Substitute "data series" for every occurrence of "series" in the items below. Rewrite all of them with nothing else changed.

Study material:
* * * *

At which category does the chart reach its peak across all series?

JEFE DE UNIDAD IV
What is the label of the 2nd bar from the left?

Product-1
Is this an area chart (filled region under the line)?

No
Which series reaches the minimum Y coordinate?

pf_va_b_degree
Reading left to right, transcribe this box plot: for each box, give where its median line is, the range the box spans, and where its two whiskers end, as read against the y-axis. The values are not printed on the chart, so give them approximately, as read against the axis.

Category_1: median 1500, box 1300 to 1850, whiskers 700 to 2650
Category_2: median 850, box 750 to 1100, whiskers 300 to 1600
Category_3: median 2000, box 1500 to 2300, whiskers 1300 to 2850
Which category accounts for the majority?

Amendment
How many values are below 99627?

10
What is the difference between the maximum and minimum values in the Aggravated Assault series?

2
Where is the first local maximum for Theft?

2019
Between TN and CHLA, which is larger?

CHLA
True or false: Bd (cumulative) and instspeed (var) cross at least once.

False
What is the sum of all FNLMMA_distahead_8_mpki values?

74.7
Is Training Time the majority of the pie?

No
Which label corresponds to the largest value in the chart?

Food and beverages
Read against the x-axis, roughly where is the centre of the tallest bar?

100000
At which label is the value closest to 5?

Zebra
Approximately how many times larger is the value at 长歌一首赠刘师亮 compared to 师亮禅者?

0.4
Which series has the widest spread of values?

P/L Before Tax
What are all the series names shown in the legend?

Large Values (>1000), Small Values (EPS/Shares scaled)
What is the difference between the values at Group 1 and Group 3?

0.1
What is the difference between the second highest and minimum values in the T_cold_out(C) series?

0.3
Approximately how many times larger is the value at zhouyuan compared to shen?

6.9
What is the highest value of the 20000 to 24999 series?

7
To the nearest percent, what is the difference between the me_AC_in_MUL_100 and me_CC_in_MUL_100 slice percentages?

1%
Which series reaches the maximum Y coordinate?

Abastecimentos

* * * *

Exercise output:
At which category does the chart reach its peak across all data series?

JEFE DE UNIDAD IV
What is the label of the 2nd bar from the left?

Product-1
Is this an area chart (filled region under the line)?

No
Which data series reaches the minimum Y coordinate?

pf_va_b_degree
Reading left to right, transcribe this box plot: for each box, give where its median line is, the range the box spans, and where its two whiskers end, as read against the y-axis. The values are not printed on the chart, so give them approximately, as read against the axis.

Category_1: median 1500, box 1300 to 1850, whiskers 700 to 2650
Category_2: median 850, box 750 to 1100, whiskers 300 to 1600
Category_3: median 2000, box 1500 to 2300, whiskers 1300 to 2850
Which category accounts for the majority?

Amendment
How many values are below 99627?

10
What is the difference between the maximum and minimum values in the Aggravated Assault data series?

2
Where is the first local maximum for Theft?

2019
Between TN and CHLA, which is larger?

CHLA
True or false: Bd (cumulative) and instspeed (var) cross at least once.

False
What is the sum of all FNLMMA_distahead_8_mpki values?

74.7
Is Training Time the majority of the pie?

No
Which label corresponds to the largest value in the chart?

Food and beverages
Read against the x-axis, roughly where is the centre of the tallest bar?

100000
At which label is the value closest to 5?

Zebra
Approximately how many times larger is the value at 长歌一首赠刘师亮 compared to 师亮禅者?

0.4
Which data series has the widest spread of values?

P/L Before Tax
What are all the data series names shown in the legend?

Large Values (>1000), Small Values (EPS/Shares scaled)
What is the difference between the values at Group 1 and Group 3?

0.1
What is the difference between the second highest and minimum values in the T_cold_out(C) data series?

0.3
Approximately how many times larger is the value at zhouyuan compared to shen?

6.9
What is the highest value of the 20000 to 24999 data series?

7
To the nearest percent, what is the difference between the me_AC_in_MUL_100 and me_CC_in_MUL_100 slice percentages?

1%
Which data series reaches the maximum Y coordinate?

Abastecimentos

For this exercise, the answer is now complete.